The Target Market Assessment is without prejudice to the requirements of any contractual, legal or regulatory selling restrictions in relation to the Offering.
For the avoidance of doubt, the Target Market Assessment does not constitute: (a) an assessment of suitability or appropriateness for the purposes of MiFID II; or (b) a recommendation to any investor or group of investors to invest in, or purchase, or take any other action whatsoever with respect to the Shares.
Each distributor is responsible for undertaking its own Target Market Assessment in respect of the Shares and determining appropriate distribution channels.
Matters discussed in this release may constitute forward-looking statements.

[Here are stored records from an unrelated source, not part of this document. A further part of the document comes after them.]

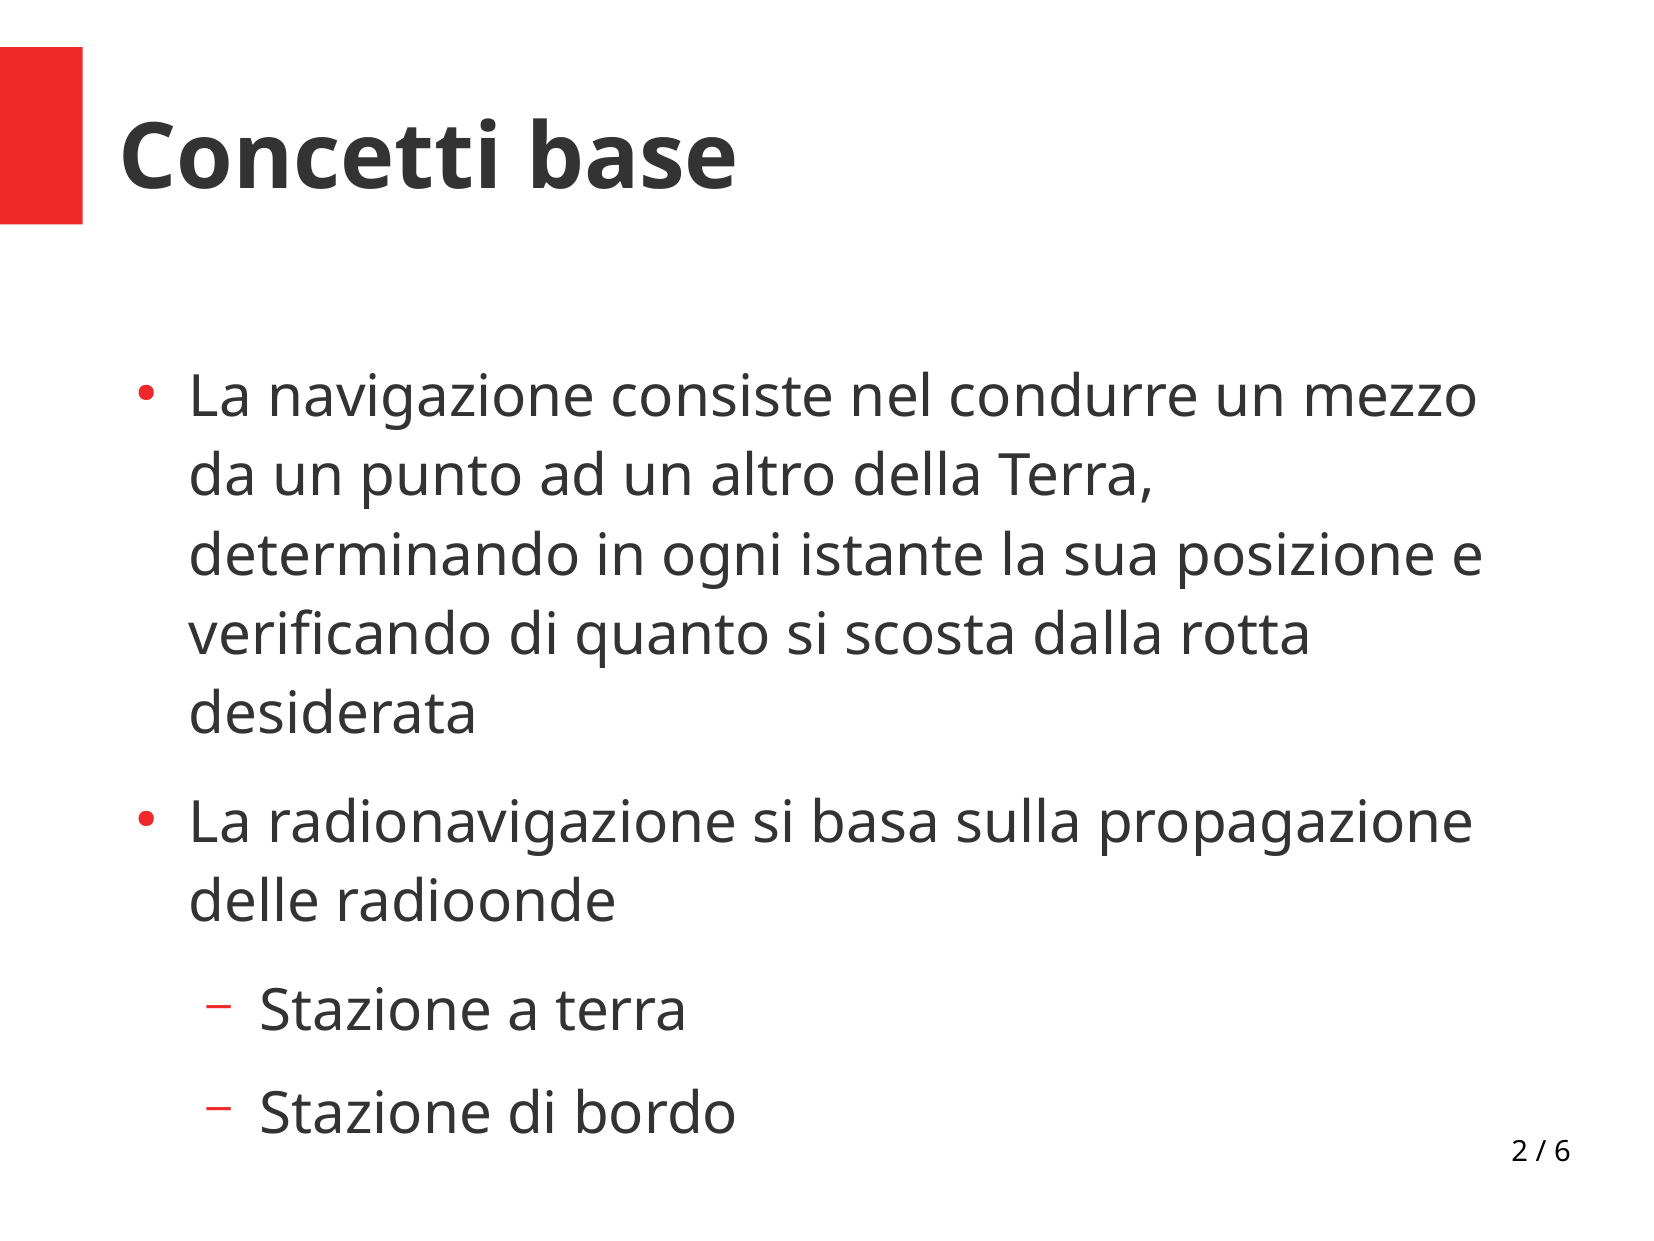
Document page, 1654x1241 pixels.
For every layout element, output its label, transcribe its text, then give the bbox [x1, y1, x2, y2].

title Concetti base [118, 49, 1571, 257]
list La navigazione consiste nel condurre un mezzo da un punto ad un altro della Terra, determinando in ogni istante la sua posizione e verificando di quanto si scosta dalla rotta desiderata La radionavigazione si basa sulla propagazione delle radioonde Stazione a terra Stazione di bordo [118, 354, 1536, 1074]
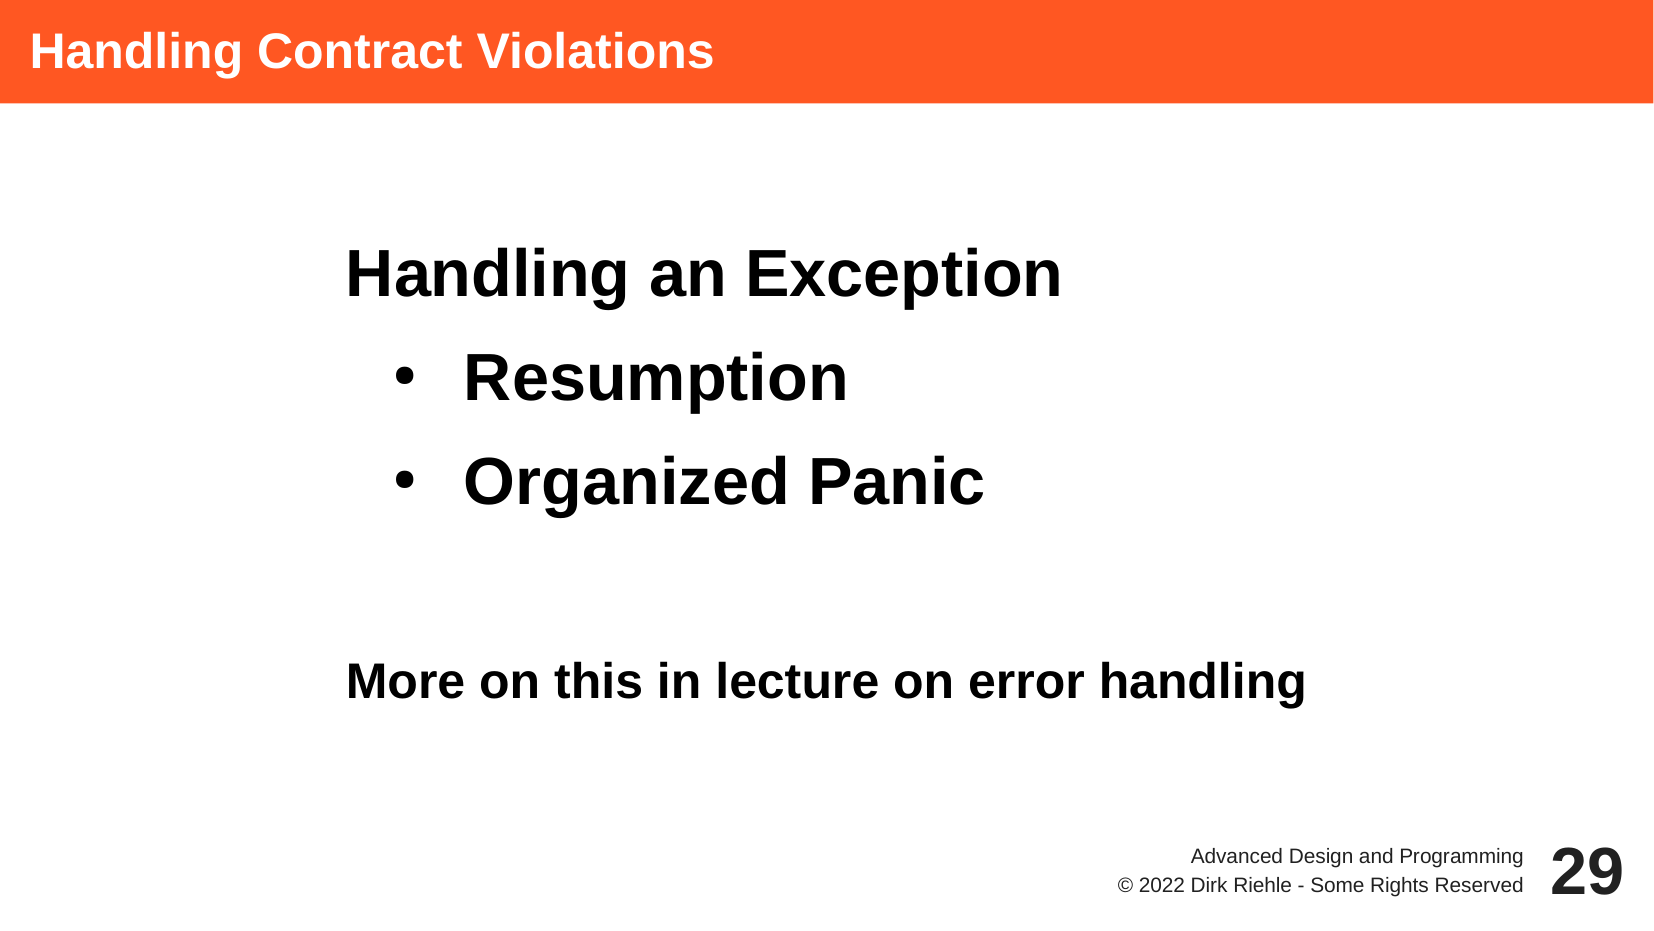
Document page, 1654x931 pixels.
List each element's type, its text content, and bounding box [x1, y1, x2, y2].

subtitle Handling an Exception Resumption Organized Panic More on this in lecture on error handling [29, 132, 1625, 813]
title Handling Contract Violations [0, 0, 1654, 104]
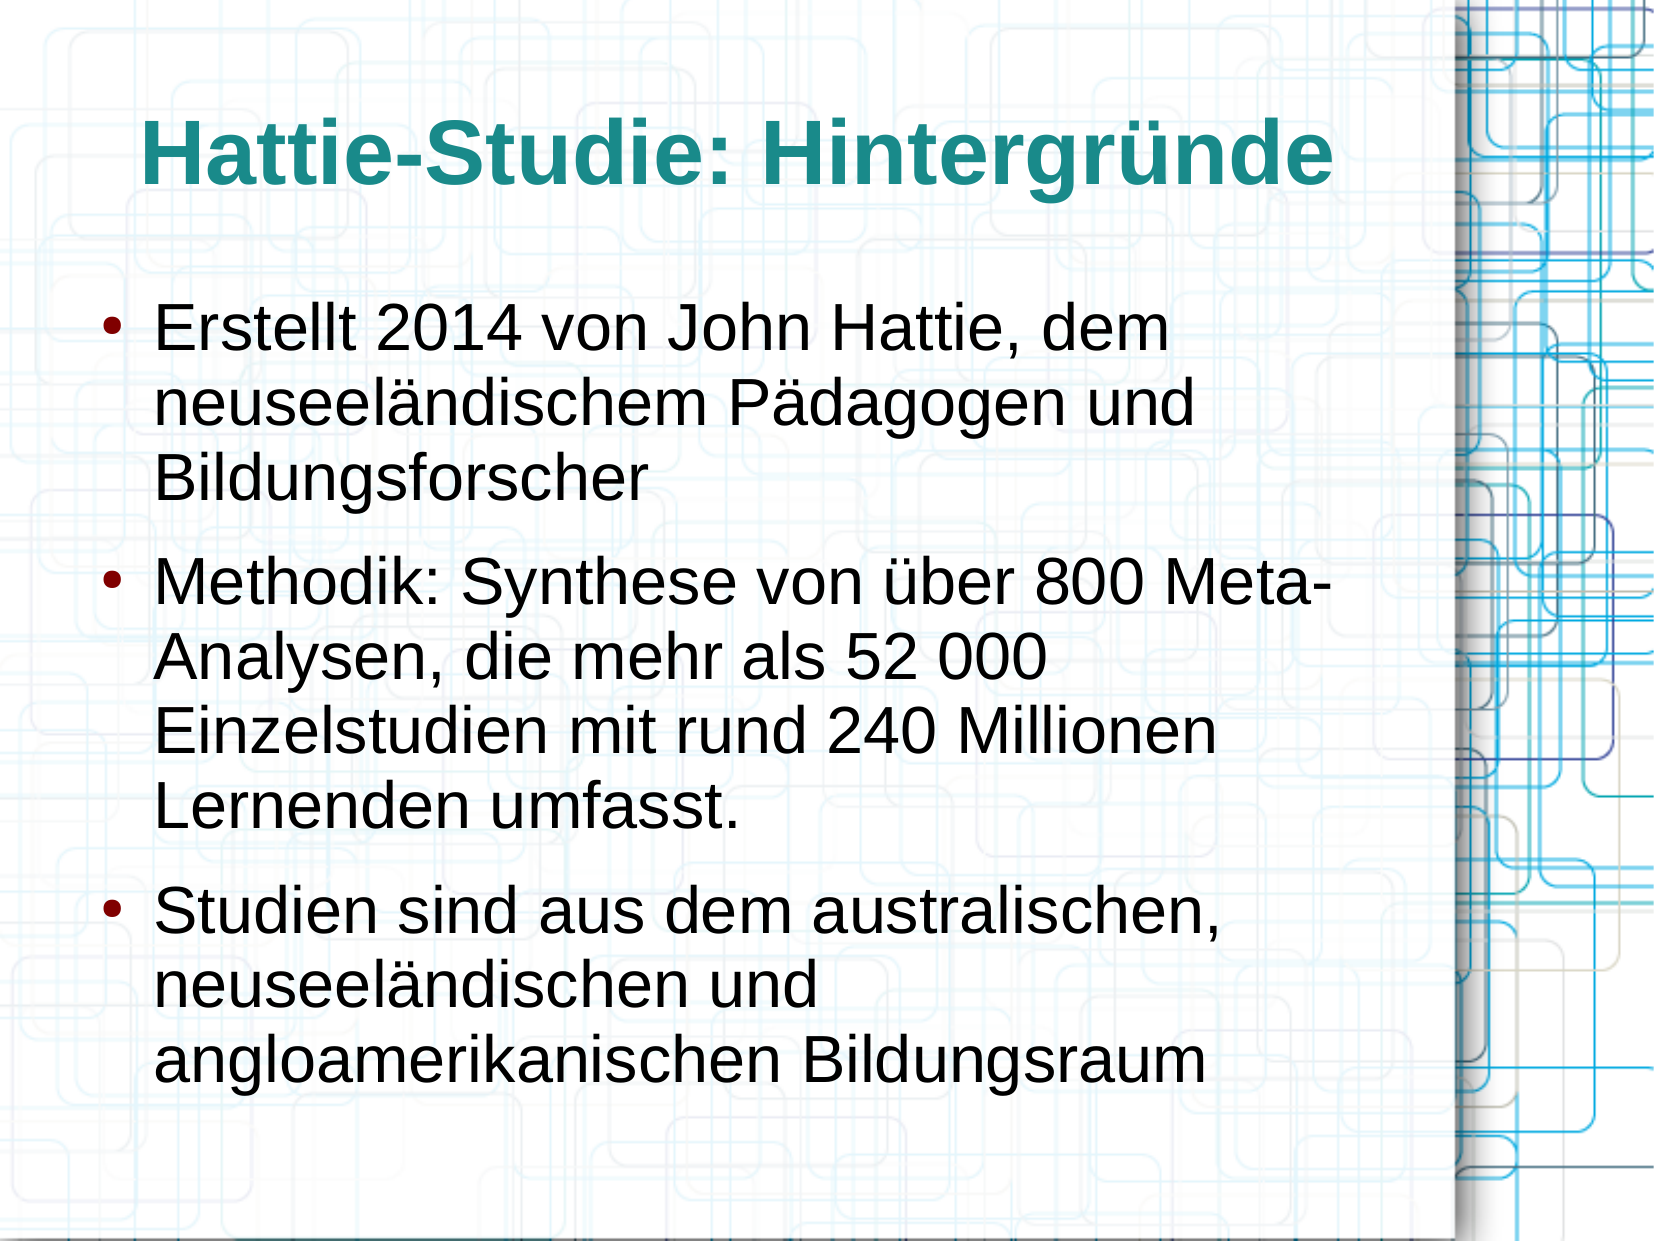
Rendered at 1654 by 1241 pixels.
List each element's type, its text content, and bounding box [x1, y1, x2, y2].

picture [0, 0, 1654, 1241]
list Erstellt 2014 von John Hattie, dem neuseeländischem Pädagogen und Bildungsforscher Methodik: Synthese von über 800 Meta-Analysen, die mehr als 52 000 Einzelstudien mit rund 240 Millionen Lernenden umfasst. Studien sind aus dem australischen, neuseeländischen und angloamerikanischen Bildungsraum [82, 290, 1418, 1109]
title Hattie-Studie: Hintergründe [59, 49, 1418, 257]
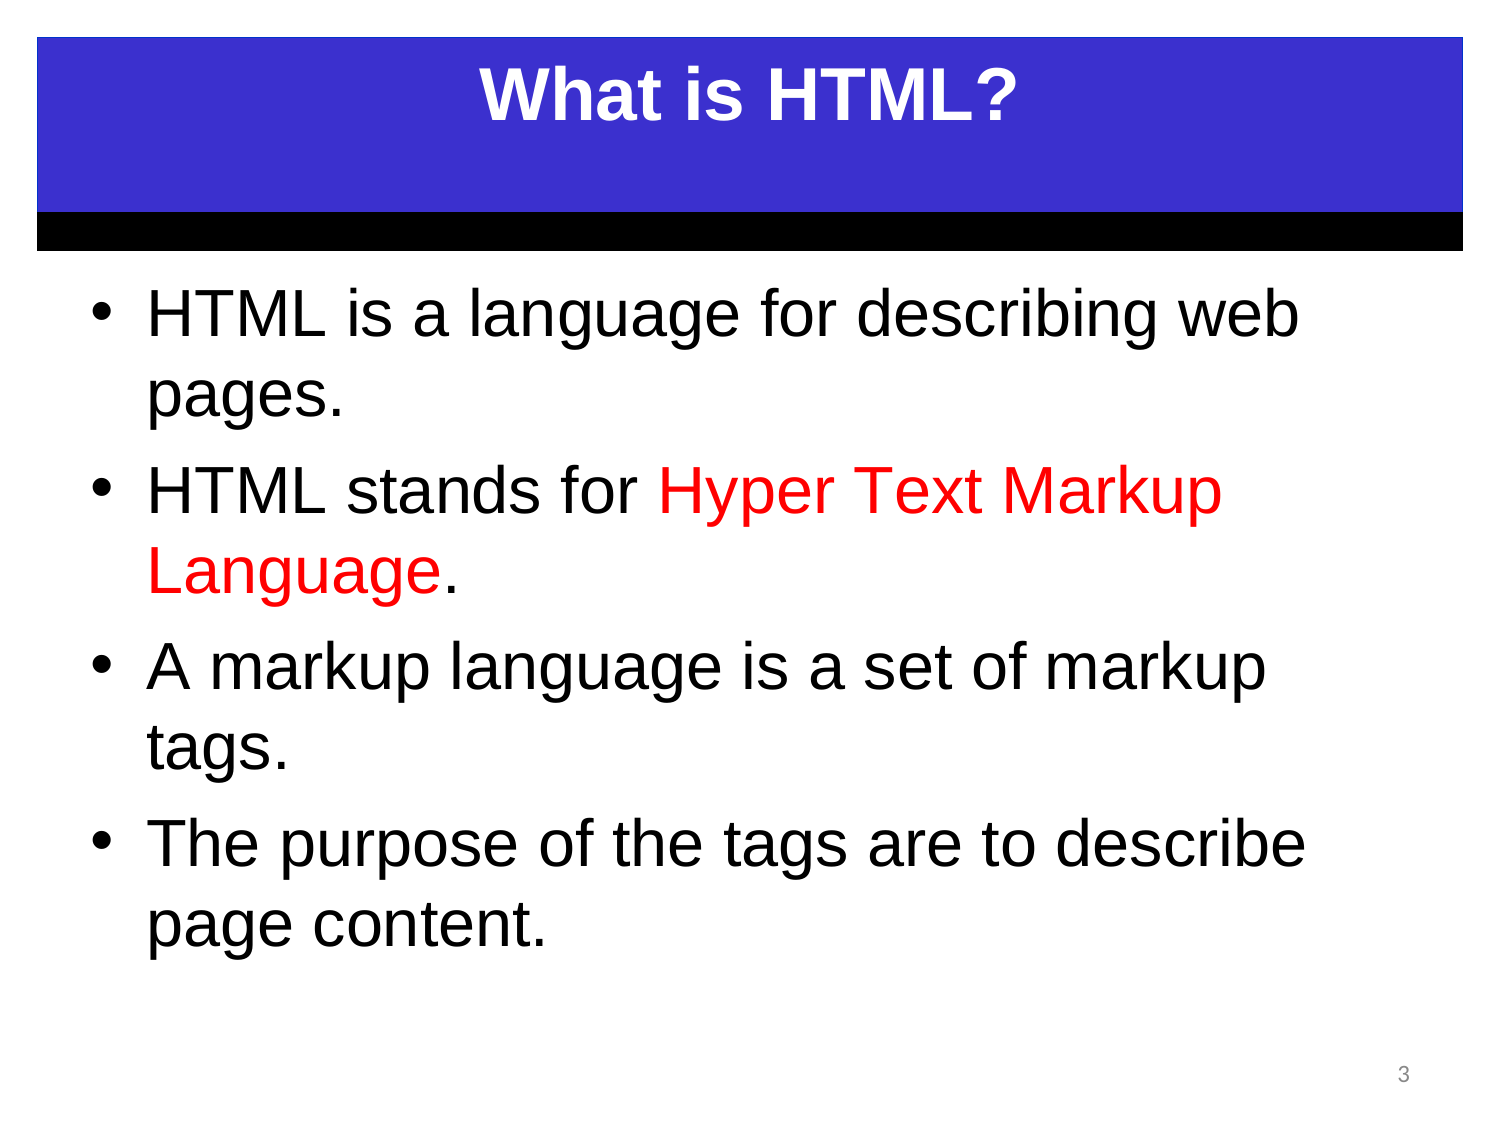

Forward-looking statements are statements that are not historical facts and that can be identified by words such as "believe", "expect", "anticipate", "intends", "estimate", "will", "may", "continue", "should", and similar expressions. The forward-looking statements in this press release are based upon various assumptions, many of which are based, in turn, upon further assumptions. Although the Company believes that these assumptions were reasonable when made, these assumptions are inherently subject to significant known and unknown risks, uncertainties, contingencies and other important factors which are difficult or impossible to predict and are beyond its control. Such risks, uncertainties, contingencies and other important factors could cause actual events to differ materially from the expectations expressed or implied in this release by such forward-looking statements.
The information, opinions and forward-looking statements contained in this announcement speak only as at its date, and are subject to change without notice.